Leave out any pictures and transcribe all other data below exactly.

* **TASK INPUTS**

Start of Block

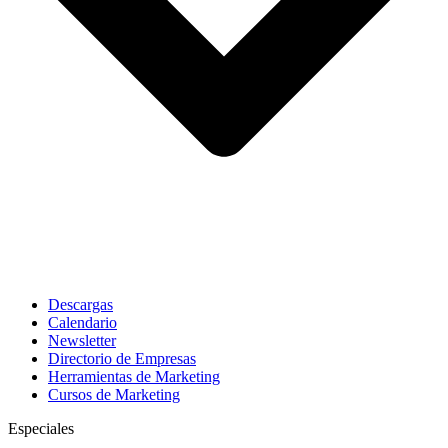
Descargas
Calendario
Newsletter
Directorio de Empresas
Herramientas de Marketing
Cursos de Marketing
Especiales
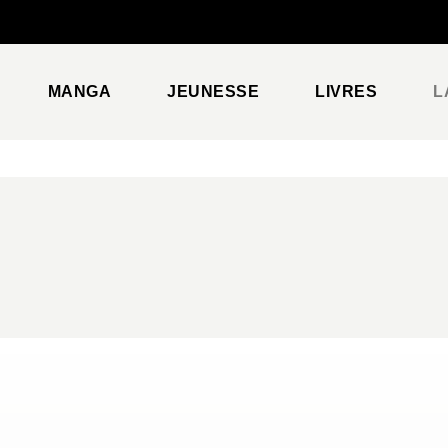
PIED DE PAGE
MANGA
JEUNESSE
LIVRES
L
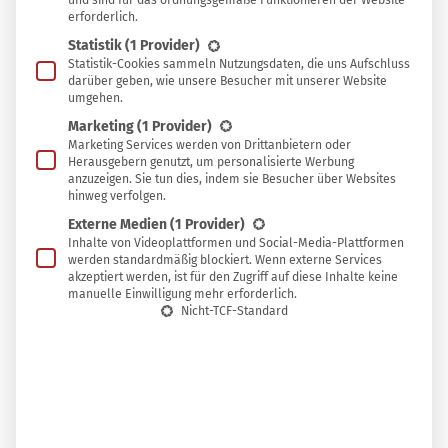
und sind für das ordnungsgemäße Funktionieren der Website
erforderlich.
Statistik
(1 Provider)
Das Geld kannst du dir aber sparen, denn viele einfache,
Statistik-Cookies sammeln Nutzungsdaten, die uns Aufschluss
preiswerte und vor allem reisetaugliche Gerichte lassen
darüber geben, wie unsere Besucher mit unserer Website
umgehen.
sich in Minuten in einem einzigen Topf oder sogar ganz
Marketing
(1 Provider)
ohne Kocher zaubern. Die folgenden Tipps sind zwar für
Marketing Services werden von Drittanbietern oder
die schnelle Camping-Küche gedacht, sie funktionieren
Herausgebern genutzt, um personalisierte Werbung
anzuzeigen. Sie tun dies, indem sie Besucher über Websites
aber genauso gut im Büro oder zu Hause!
hinweg verfolgen.
Externe Medien
(1 Provider)
Inhalte von Videoplattformen und Social-Media-Plattformen
werden standardmäßig blockiert. Wenn externe Services
1. Sommer und Herbst decken den Tisch
akzeptiert werden, ist für den Zugriff auf diese Inhalte keine
der Natur reich
manuelle Einwilligung mehr erforderlich.
Nicht-TCF-Standard
Wenn dein Urlaub in die Erntesaison fällt, kannst du
deine Mahlzeiten durch frisches Obst von Bäumen und
Sträuchern bereichern, die fast überall an Wegrändern
und anderen öffentlich zugänglichen Stellen wachsen. Im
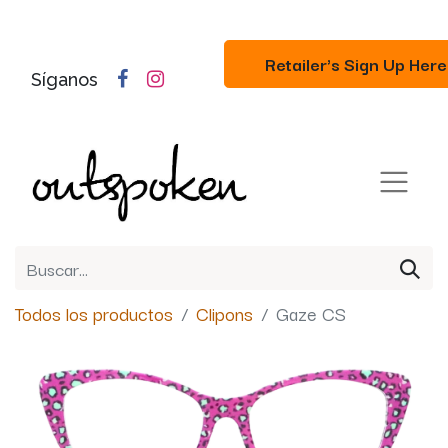
Retailer's Sign Up Here
Síganos
Todos los productos
Clipons
Gaze CS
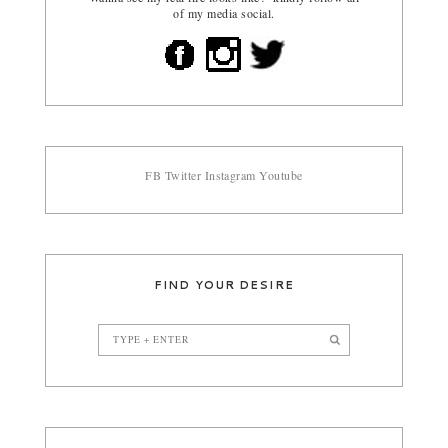
of my media social.
FB
Twitter
Instagram
Youtube
FIND YOUR DESIRE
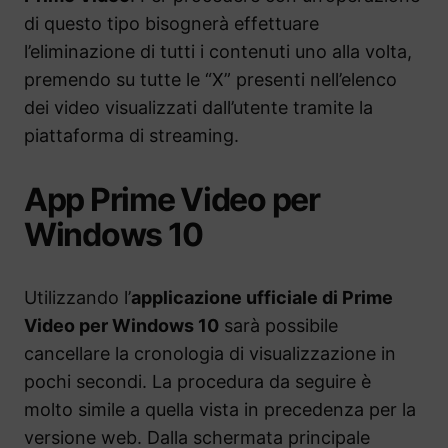
di questo tipo bisognerà effettuare
l’eliminazione di tutti i contenuti uno alla volta,
premendo su tutte le “X” presenti nell’elenco
dei video visualizzati dall’utente tramite la
piattaforma di streaming.
App Prime Video per
Windows 10
Utilizzando l’
applicazione ufficiale di Prime
Video per Windows 10
sarà possibile
cancellare la cronologia di visualizzazione in
pochi secondi. La procedura da seguire è
molto simile a quella vista in precedenza per la
versione web. Dalla schermata principale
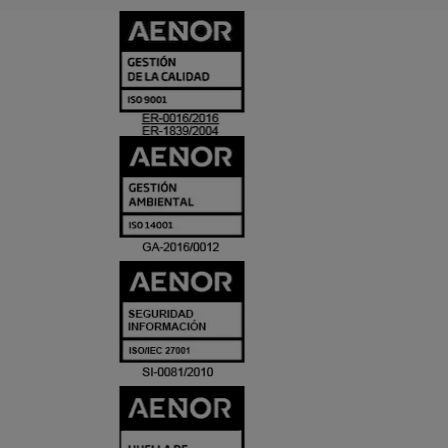
CERTIFICADO
Y
ACREDITACIO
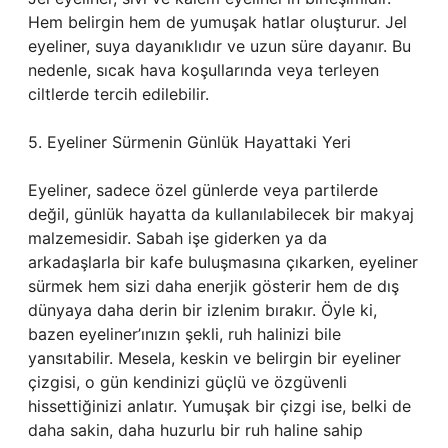
Hem belirgin hem de yumuşak hatlar oluşturur. Jel
eyeliner, suya dayanıklıdır ve uzun süre dayanır. Bu
nedenle, sıcak hava koşullarında veya terleyen
ciltlerde tercih edilebilir.
5. Eyeliner Sürmenin Günlük Hayattaki Yeri
Eyeliner, sadece özel günlerde veya partilerde
değil, günlük hayatta da kullanılabilecek bir makyaj
malzemesidir. Sabah işe giderken ya da
arkadaşlarla bir kafe buluşmasına çıkarken, eyeliner
sürmek hem sizi daha enerjik gösterir hem de dış
dünyaya daha derin bir izlenim bırakır. Öyle ki,
bazen eyeliner’ınızın şekli, ruh halinizi bile
yansıtabilir. Mesela, keskin ve belirgin bir eyeliner
çizgisi, o gün kendinizi güçlü ve özgüvenli
hissettiğinizi anlatır. Yumuşak bir çizgi ise, belki de
daha sakin, daha huzurlu bir ruh haline sahip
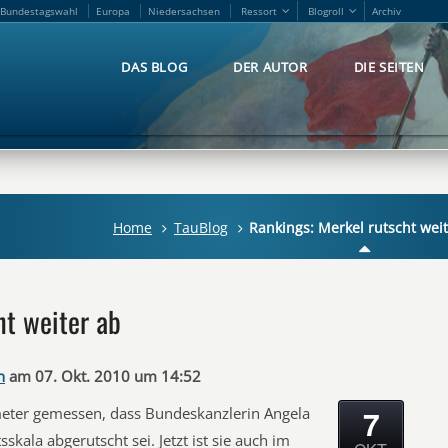
Bundestagswahl
Europa
Niedersachsen
Ressort
Blogroll
Archiv
Bundestagswahl
Europa
Niedersachsen
Ressort
Blogroll
Archiv
DAS BLOG
DER AUTOR
DIE SEITEN
DAS BLOG
DER AUTOR
DIE SEITEN
Home
TauBlog
Rankings: Merkel rutscht wei
ht weiter ab
n
am 07. Okt. 2010 um 14:52
7
eter gemessen, dass Bundeskanzlerin Angela
sskala abgerutscht sei. Jetzt ist sie auch im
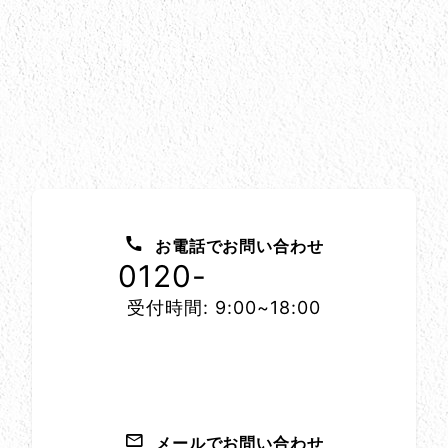
お問い合わせ方法
お電話でお問い合わせ
0120-
1152-86
受付時間: 9:00~18:00
メールでお問い合わせ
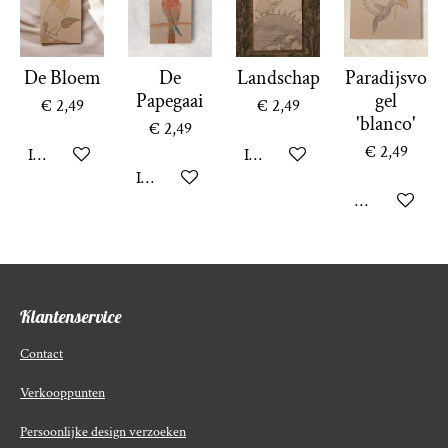
De Bloem
De
Landschap
Paradijsvo
Papegaai
gel
€ 2,49
€ 2,49
'blanco'
€ 2,49
€ 2,49
In winkelwagen
In winkelwagen
In winkelwagen
Bekijk details
Klantenservice
Contact
Verkooppunten
Persoonlijke design verzoeken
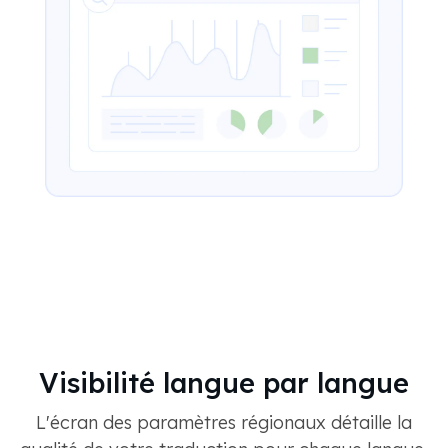
Visibilité langue par langue
L'écran des paramètres régionaux détaille la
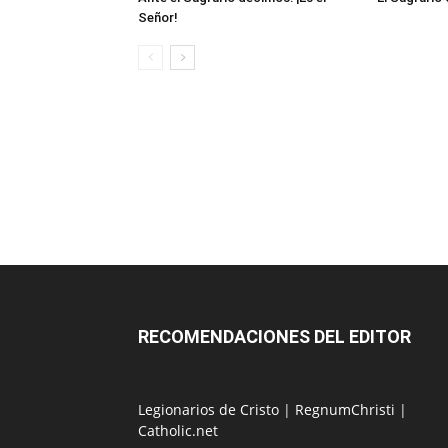
Señor!
RECOMENDACIONES DEL EDITOR
Legionarios de Cristo
|
RegnumChristi
|
Catholic.net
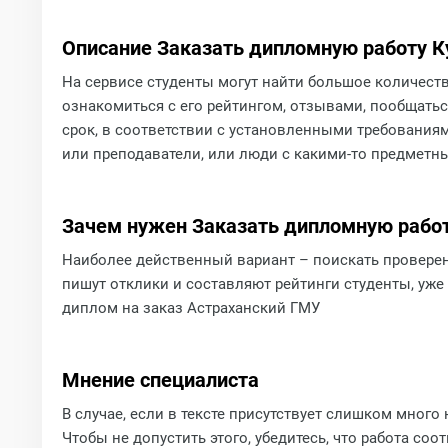
Описание Заказать дипломную работу 
На сервисе студенты могут найти большое количест
ознакомиться с его рейтингом, отзывами, пообщаться
срок, в соответствии с установленными требованиями
или преподаватели, или люди с какими-то предметн
Зачем нужен Заказать дипломную рабо
Наиболее действенный вариант – поискать проверен
пишут отклики и составляют рейтинги студенты, уж
диплом на заказ Астраханский ГМУ
Мнение специалиста
В случае, если в тексте присутствует слишком мног
Чтобы не допустить этого, убедитесь, что работа соо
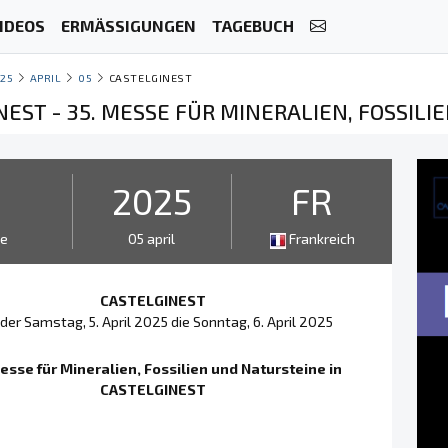
IDEOS
ERMÄSSIGUNGEN
TAGEBUCH
25
APRIL
05
CASTELGINEST
NEST - 35. MESSE FÜR MINERALIEN, FOSSIL
2
2025
FR
ge
05 april
Frankreich
CASTELGINEST
der Samstag, 5. April 2025 die Sonntag, 6. April 2025
esse für Mineralien, Fossilien und Natursteine in
CASTELGINEST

End of Block

* **ANSWER TO THE PROBLEM**
Descargas
Calendario
Newsletter
Directorio de Empresas
Herramientas de Marketing
Cursos de Marketing
Especiales
PIED DE PAGE
MANGA
JEUNESSE
LIVRES
L
und sind für das ordnungsgemäße Funktionieren der Website
erforderlich.
Statistik
(1 Provider)
Das Geld kannst du dir aber sparen, denn viele einfache,
Statistik-Cookies sammeln Nutzungsdaten, die uns Aufschluss
preiswerte und vor allem reisetaugliche Gerichte lassen
darüber geben, wie unsere Besucher mit unserer Website
umgehen.
sich in Minuten in einem einzigen Topf oder sogar ganz
Marketing
(1 Provider)
ohne Kocher zaubern. Die folgenden Tipps sind zwar für
Marketing Services werden von Drittanbietern oder
die schnelle Camping-Küche gedacht, sie funktionieren
Herausgebern genutzt, um personalisierte Werbung
anzuzeigen. Sie tun dies, indem sie Besucher über Websites
aber genauso gut im Büro oder zu Hause!
hinweg verfolgen.
Externe Medien
(1 Provider)
Inhalte von Videoplattformen und Social-Media-Plattformen
werden standardmäßig blockiert. Wenn externe Services
1. Sommer und Herbst decken den Tisch
akzeptiert werden, ist für den Zugriff auf diese Inhalte keine
der Natur reich
manuelle Einwilligung mehr erforderlich.
Nicht-TCF-Standard
Wenn dein Urlaub in die Erntesaison fällt, kannst du
deine Mahlzeiten durch frisches Obst von Bäumen und
Sträuchern bereichern, die fast überall an Wegrändern
und anderen öffentlich zugänglichen Stellen wachsen. Im
Retailer's Sign Up Here
Síganos
Todos los productos
Clipons
Gaze CS
of my media social.
FB
Twitter
Instagram
Youtube
FIND YOUR DESIRE
di questo tipo bisognerà effettuare
l’eliminazione di tutti i contenuti uno alla volta,
premendo su tutte le “X” presenti nell’elenco
dei video visualizzati dall’utente tramite la
piattaforma di streaming.
App Prime Video per
Windows 10
Utilizzando l’
applicazione ufficiale di Prime
Video per Windows 10
sarà possibile
cancellare la cronologia di visualizzazione in
pochi secondi. La procedura da seguire è
molto simile a quella vista in precedenza per la
versione web. Dalla schermata principale
CERTIFICADO
Y
ACREDITACIO
Hem belirgin hem de yumuşak hatlar oluşturur. Jel
eyeliner, suya dayanıklıdır ve uzun süre dayanır. Bu
nedenle, sıcak hava koşullarında veya terleyen
ciltlerde tercih edilebilir.
5. Eyeliner Sürmenin Günlük Hayattaki Yeri
Eyeliner, sadece özel günlerde veya partilerde
değil, günlük hayatta da kullanılabilecek bir makyaj
malzemesidir. Sabah işe giderken ya da
arkadaşlarla bir kafe buluşmasına çıkarken, eyeliner
sürmek hem sizi daha enerjik gösterir hem de dış
dünyaya daha derin bir izlenim bırakır. Öyle ki,
bazen eyeliner’ınızın şekli, ruh halinizi bile
yansıtabilir. Mesela, keskin ve belirgin bir eyeliner
çizgisi, o gün kendinizi güçlü ve özgüvenli
hissettiğinizi anlatır. Yumuşak bir çizgi ise, belki de
daha sakin, daha huzurlu bir ruh haline sahip
Bundestagswahl
Europa
Niedersachsen
Ressort
Blogroll
Archiv
Bundestagswahl
Europa
Niedersachsen
Ressort
Blogroll
Archiv
DAS BLOG
DER AUTOR
DIE SEITEN
DAS BLOG
DER AUTOR
DIE SEITEN
Home
TauBlog
Rankings: Merkel rutscht wei
ht weiter ab
n
am 07. Okt. 2010 um 14:52
7
eter gemessen, dass Bundeskanzlerin Angela
sskala abgerutscht sei. Jetzt ist sie auch im
お問い合わせ方法
お電話でお問い合わせ
0120-
1152-86
受付時間: 9:00~18:00
メールでお問い合わせ
De Bloem
De
Landschap
Paradijsvo
Papegaai
gel
€ 2,49
€ 2,49
'blanco'
€ 2,49
€ 2,49
In winkelwagen
In winkelwagen
In winkelwagen
Bekijk details
Klantenservice
Contact
Verkooppunten
Persoonlijke design verzoeken
Visibilité langue par langue
L'écran des paramètres régionaux détaille la
Señor!
RECOMENDACIONES DEL EDITOR
Legionarios de Cristo
|
RegnumChristi
|
Catholic.net
Описание Заказать дипломную работу 
На сервисе студенты могут найти большое количест
ознакомиться с его рейтингом, отзывами, пообщаться
срок, в соответствии с установленными требованиями
или преподаватели, или люди с какими-то предметн
Зачем нужен Заказать дипломную рабо
Наиболее действенный вариант – поискать проверен
пишут отклики и составляют рейтинги студенты, уж
диплом на заказ Астраханский ГМУ
Мнение специалиста
В случае, если в тексте присутствует слишком мног
Чтобы не допустить этого, убедитесь, что работа соо
IDEOS
ERMÄSSIGUNGEN
TAGEBUCH
25
APRIL
05
CASTELGINEST
NEST - 35. MESSE FÜR MINERALIEN, FOSSIL
2
2025
FR
ge
05 april
Frankreich
CASTELGINEST
der Samstag, 5. April 2025 die Sonntag, 6. April 2025
esse für Mineralien, Fossilien und Natursteine in
CASTELGINEST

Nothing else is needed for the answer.